Circulating fibroblast growth factor-23 is associated with increased risk for metachronous colorectal adenoma

Background: Fibroblast growth factor-23 (FGF-23) is a phosphaturic peptide and a key component of an endocrine feedback loop along with the hormonal vitamin D metabolite 1,25(OH) 2 D. Vitamin D has been shown to be inversely related to colorectal neoplasia; therefore, we hypothesized that the effect of FGF-23 on vitamin D metabolite concentrations could have implications for the risk of colorectal neoplasia. Materials and Methods: The purpose of this study was to prospectively evaluate the association between circulating concentrations of FGF-23 and the risk of metachronous (recurrent) colorectal adenomas. FGF-23 levels were assessed in 100 male and female participants from the Ursodeoxycholic Acid Trial, 50 of whom had a metachronous colorectal adenoma and 50 who did not.
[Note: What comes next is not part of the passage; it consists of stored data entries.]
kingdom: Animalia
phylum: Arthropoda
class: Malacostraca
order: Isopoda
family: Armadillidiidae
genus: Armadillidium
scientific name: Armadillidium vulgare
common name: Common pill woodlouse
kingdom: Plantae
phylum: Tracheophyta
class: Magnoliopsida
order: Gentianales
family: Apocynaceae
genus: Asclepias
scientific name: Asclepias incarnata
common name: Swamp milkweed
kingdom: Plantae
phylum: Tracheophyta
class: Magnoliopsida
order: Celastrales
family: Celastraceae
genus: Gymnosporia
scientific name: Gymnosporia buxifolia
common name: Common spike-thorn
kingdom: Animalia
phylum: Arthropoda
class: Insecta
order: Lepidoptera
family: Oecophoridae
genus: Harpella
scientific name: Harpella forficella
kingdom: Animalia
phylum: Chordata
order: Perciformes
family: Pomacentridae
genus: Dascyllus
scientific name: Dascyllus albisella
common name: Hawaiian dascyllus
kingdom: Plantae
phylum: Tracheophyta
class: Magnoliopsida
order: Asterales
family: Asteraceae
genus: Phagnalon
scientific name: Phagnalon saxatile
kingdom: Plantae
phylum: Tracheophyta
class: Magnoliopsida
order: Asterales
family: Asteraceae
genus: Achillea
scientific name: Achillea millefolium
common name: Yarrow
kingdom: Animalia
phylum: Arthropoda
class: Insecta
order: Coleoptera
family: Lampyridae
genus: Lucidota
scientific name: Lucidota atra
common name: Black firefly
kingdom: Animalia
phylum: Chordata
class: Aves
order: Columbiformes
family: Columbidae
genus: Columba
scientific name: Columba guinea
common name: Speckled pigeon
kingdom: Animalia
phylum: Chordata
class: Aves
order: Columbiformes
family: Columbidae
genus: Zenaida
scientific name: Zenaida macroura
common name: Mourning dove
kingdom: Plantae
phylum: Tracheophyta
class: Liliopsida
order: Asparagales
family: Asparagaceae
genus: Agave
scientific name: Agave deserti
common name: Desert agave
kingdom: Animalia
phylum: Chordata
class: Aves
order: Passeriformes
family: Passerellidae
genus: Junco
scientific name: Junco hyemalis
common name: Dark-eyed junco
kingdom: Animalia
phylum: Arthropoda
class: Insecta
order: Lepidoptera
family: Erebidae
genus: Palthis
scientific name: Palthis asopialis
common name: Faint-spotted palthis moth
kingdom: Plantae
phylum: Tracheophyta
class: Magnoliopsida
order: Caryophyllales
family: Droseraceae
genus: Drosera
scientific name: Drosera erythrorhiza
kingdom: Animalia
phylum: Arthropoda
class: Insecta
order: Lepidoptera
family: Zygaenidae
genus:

Results: Compared to the lowest tertile of FGF-23, the adjusted odds ratios (95% CIs) for the second and third tertiles were 2.80 (0.94 to 8.31) and 3.41 (1.09 to 10.67), respectively (P-trend=.03). In a linear regression model, there was also a statistically significant inverse relationship between FGF-23 and 1,25(OH) 2 D (β-coefficient=-1.2; P=.001). In contrast, no statistically significant trend was observed between FGF-23 and 25(OH)D concentrations (β-coefficient=0.55; P=.10). Conclusions: The current work presents novel preliminary evidence of a relationship between FGF-23 and the risk for colorectal neoplasia. FGF-23 activity may be mediated through biologic effects on individual serum and colonic 1,25(OH) 2 D levels, or it may be independent from the vitamin D pathway. Further studies in larger populations are necessary for confirmation and expansion of these hypothesis-generating results.